Elsewhere, the World Bank’s latest Nigeria Development Update report, titled, ‘The Continuing Urgency of Business Unusual‘. said that inflation shock is projected to push about 15 million more Nigerians into poverty between 2020 and 2022. The World Bank added that the number of poor Nigerians is projected to hit 95.1 million in 2022. In combating poverty, specific reforms were recommended, which include fiscal, trade, and exchange-rate policies that could help diversify the economy; invigorate structural transformation; and create good, productive jobs, especially wage jobs.
As a sign of commitment to promptly honour its debt obligations, the DMO, on its website, said it had redeemed its $300 million diaspora bond, which matured on June 27. The diaspora bond was issued on June 27, 2017, for a tenor of five years in the International Capital Market, and the proceeds of the diaspora bond were used partly to finance the deficit in the 2017 budget.

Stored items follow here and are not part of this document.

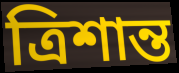
ত্রিশান্তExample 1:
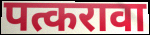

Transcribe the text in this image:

पत्करावा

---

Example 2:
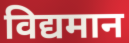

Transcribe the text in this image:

विद्यमान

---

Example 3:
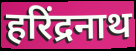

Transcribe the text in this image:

हरिंद्रनाथ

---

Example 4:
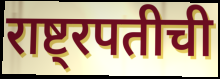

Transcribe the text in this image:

राष्ट्रपतीची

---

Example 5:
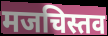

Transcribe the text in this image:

मजचिस्तव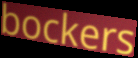
bockers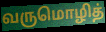
வருமொழித்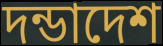
দন্ডাদেশ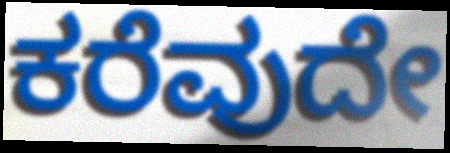
ಕರೆವುದೇ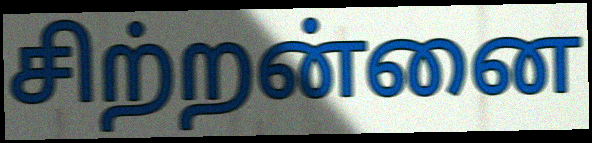
சிற்றன்னை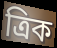
ত্রিকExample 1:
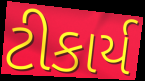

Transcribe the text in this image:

ટીકાર્ય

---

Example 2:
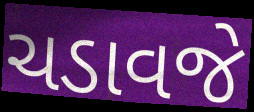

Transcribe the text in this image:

ચડાવજે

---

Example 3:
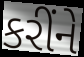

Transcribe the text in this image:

કરીંને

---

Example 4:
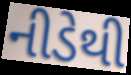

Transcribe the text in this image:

નીડેથી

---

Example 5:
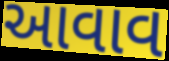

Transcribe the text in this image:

આવાવ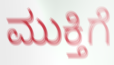
ಮುಕ್ತಿಗೆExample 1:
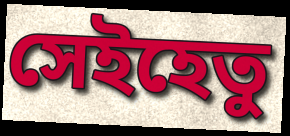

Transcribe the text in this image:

সেইহেতু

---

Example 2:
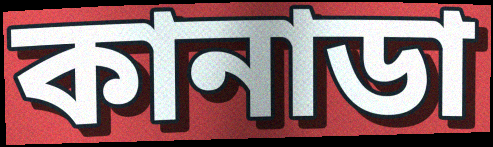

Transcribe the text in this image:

কানাডা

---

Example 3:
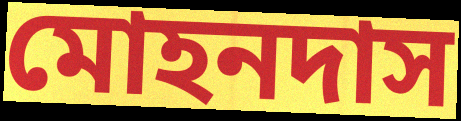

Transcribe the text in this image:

মোহনদাস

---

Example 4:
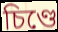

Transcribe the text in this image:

চিণ্ডে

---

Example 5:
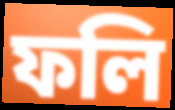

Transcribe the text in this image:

ফলিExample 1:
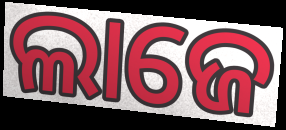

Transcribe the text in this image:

ଲାଜେ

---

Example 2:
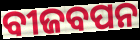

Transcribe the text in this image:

ବୀଜବପନ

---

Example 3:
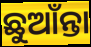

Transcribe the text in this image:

ଛୁଆଁନ୍ତା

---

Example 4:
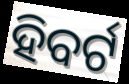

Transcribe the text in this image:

ହିବର୍ଟ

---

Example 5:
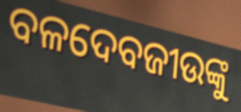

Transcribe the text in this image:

ବଳଦେବଜୀଉଙ୍କୁ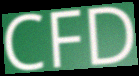
CFD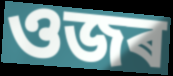
ওজৰ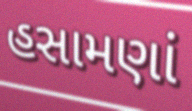
હસામણાંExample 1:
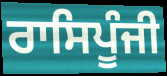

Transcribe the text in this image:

ਰਾਸਿਪੂੰਜੀ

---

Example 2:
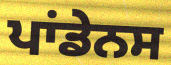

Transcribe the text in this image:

ਪਾਂਡੇਨਸ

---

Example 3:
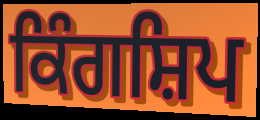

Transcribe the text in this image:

ਕਿੰਗਸ਼ਿਪ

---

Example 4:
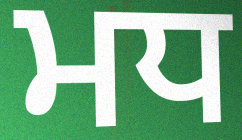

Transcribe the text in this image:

ਮਧ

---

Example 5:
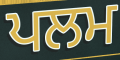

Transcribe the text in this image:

ਪਲਮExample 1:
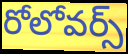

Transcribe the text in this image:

రోలోవర్స్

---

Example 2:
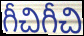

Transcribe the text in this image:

గీచిగీచి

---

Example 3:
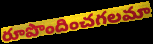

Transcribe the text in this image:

రూపొందించగలమా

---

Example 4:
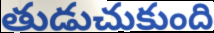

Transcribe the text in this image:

తుడుచుకుంది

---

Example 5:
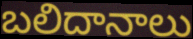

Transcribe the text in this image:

బలిదానాలుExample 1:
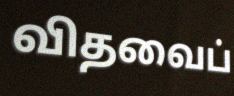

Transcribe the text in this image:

விதவைப்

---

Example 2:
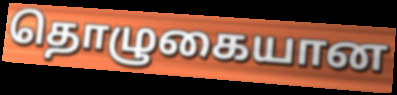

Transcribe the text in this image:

தொழுகையான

Lastly, following an unprecedented rally that increased the equities market’s H2’2022 returns by 21.31%, the Nigerian Pension Fund Administrators (PFA) has increased its investment in the stock market by N8.73 billion to N1 trillion from N999 billion recorded in the previous month (May). Also, PFA’s total assets under management rose to their highest level at N14.19 trillion, from N13.76 trillion achieved at the end of the year.
Global and Emerging Market Economic Updates
In the U.S, the personal consumption expenditure price index increased by 0.6% month-over-month in May of 2022, higher than 0.2% in April. The annual rate, however, was unchanged at 6.3% after touching a record high of 6.6% in March. Energy prices increased 35.8% (vs 30.4% in April) while food inflation quickened again to 11% from 10%. Excluding food and energy, PCE inflation eased to 4.7% from 4.9%, below forecasts of 4.8%.
Eurozone inflation reached a new record high in June, just ahead of the European Central Bank’s first rate increase in 11 years. Headline inflation came in at 8.6% (year-on-year) for June. Among the four components, energy expanded by 41.9% from 39.1% in the preceding month, while non-energy industrial goods, services, and, food, alcohol & tobacco rose by 4.3%, 3.4%, and 8.9%, respectively, on a yearly basis. The rate reached 8.1% in May, meaning the cost of living continues to surge across the eurozone nations. The ECB has vowed to tackle the price surge and is due to meet in late July to announce its rate hike. The central bank has said it will hike again in September if the inflation outlook does not improve.
The International Energy Agency (IEA) is warning that Russia might choose to completely cut natural gas deliveries to Europe during the winter months. The IEA said that having already partially cut off gas to Germany and Italy last week, Russia might choose to go further to gain “leverage” in its dispute with Europe. A cutoff, which could temporarily hurt Russia’s finances, would be very serious for Europe and cause a recession.
Elsewhere, Zimbabwe’s Monetary Policy Committee (MPC) more than doubled its key policy rate, raising it to 200.0%, from 80.0% previously, becoming the most aggressive central bank in the world. Furthermore, it reintroduced the U.S dollar as a legal currency to tame surging inflation and stabilise the country’s tumbling exchange rate.